═════ EXCERPTED PASSAGE ═════

By MICHAEL GINGOLD
Samara Weaving is fighting for her life again, this time joined by another fright fave, FREAKY and ABIGAIL’s Kathryn Newton, in READY OR NOT 2: HERE I COME. Returning directors Matt Bettinelli-Olpin and Tyler Gillett discuss the eagerly awaited sequel below.
Once again scripted by Guy Busick and R. Christopher Murphy, and opening Friday, March 20 from Searchlight Pictures, READY OR NOT 2 picks up exactly where the 2019 horror sleeper left off. Grace (Weaving) has survived her bloody cat-and-mouse game with the Le Domas family, only to find herself and her sister Faith (Newton) at the mercy of several human-hunting families. The sequel’s cast is stocked with famous genre faces including Sarah Michelle Gellar, Elijah Wood and David Cronenberg, and ups the splatter quotient while introducing new sides of the diabolical Council. Bettinelli-Olpin and Gillett here return to their own creation following their direction of 2022’s SCREAM reboot and 2023’s SCREAM VI.
Is there a difference in approach from sequelizing someone else’s established property and following up your own success?
MATT BETTINELLI-OLPIN: There is, but it’s not much. Our approach to SCREAM VI was, we did SCREAM and played to what that was historically, and when we got into the next one, we wanted to challenge that in every way we could, and make a movie that really pushed those boundaries. We had a similar kind of ethos going into READY OR NOT 2. We had such a great time making the original, we’re so happy that people found it—how do we make a sequel that doesn’t just rely on being good, but has to be good in its own right?
A lot of that had to do with, well, let’s find ways to subvert it; you think we’re going to do the thing we did in the first movie, but we’re going in a different direction here. It’s a fine line, it’s a tightrope, because you don’t want to throw the baby out with the bathwater. You want to give the same energy, the same tone, the same vibe, but without just repeating things. That was paramount for us.
When you made the first one, did you ever have it in the back of your minds that you’d want to continue this story?

═════

▶ PROBLEM SET:
1. Echo the Ready or Not 2 interview between "Once again scripted" and "your own success?", inclusive.
2. Condense the paragraph of the Ready or Not 2 interview that begins "Once again scripted by Guy Busick" into a short bulleted list that keeps its main facts.
The material below was taken from a different source than this interview.

═════ INFORMATION PROVIDED ═════

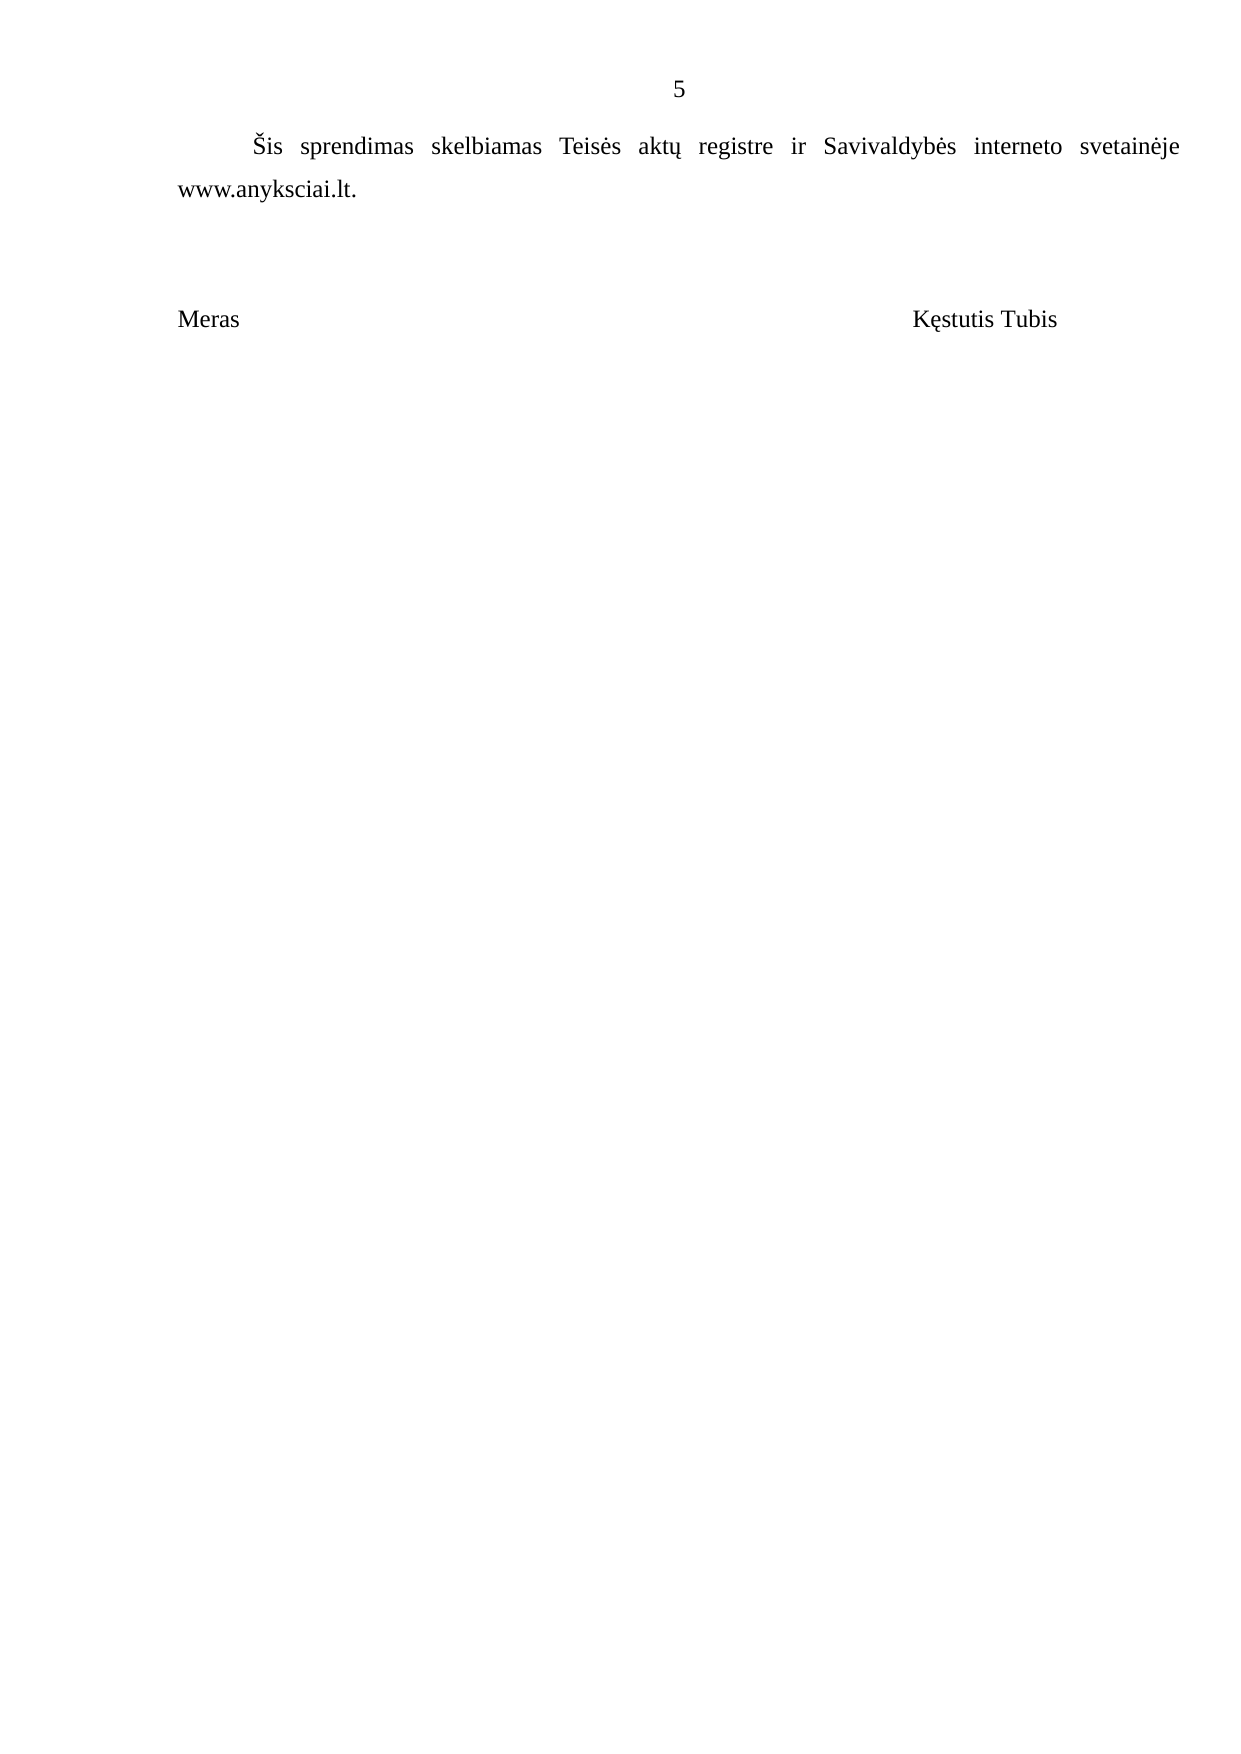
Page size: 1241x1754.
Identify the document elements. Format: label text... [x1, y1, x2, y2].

═════

▶ WRITTEN RESPONSES:
1.
Once again scripted by Guy Busick and R. Christopher Murphy, and opening Friday, March 20 from Searchlight Pictures, READY OR NOT 2 picks up exactly where the 2019 horror sleeper left off. Grace (Weaving) has survived her bloody cat-and-mouse game with the Le Domas family, only to find herself and her sister Faith (Newton) at the mercy of several human-hunting families. The sequel’s cast is stocked with famous genre faces including Sarah Michelle Gellar, Elijah Wood and David Cronenberg, and ups the splatter quotient while introducing new sides of the diabolical Council. Bettinelli-Olpin and Gillett here return to their own creation following their direction of 2022’s SCREAM reboot and 2023’s SCREAM VI.
Is there a difference in approach from sequelizing someone else’s established property and following up your own success?

2.
- Guy Busick and R. Christopher Murphy wrote the script again, and Searchlight Pictures opens the film Friday, March 20.
- The story picks up exactly where the 2019 horror sleeper left off. Grace (Weaving) has survived the Le Domas family's game, but she and her sister Faith (Newton) are now at the mercy of several human-hunting families.
- The cast includes Sarah Michelle Gellar, Elijah Wood and David Cronenberg. The film ups the splatter and reveals new sides of the diabolical Council.
- Bettinelli-Olpin and Gillett return to their own creation after directing the 2022 SCREAM reboot and 2023's SCREAM VI.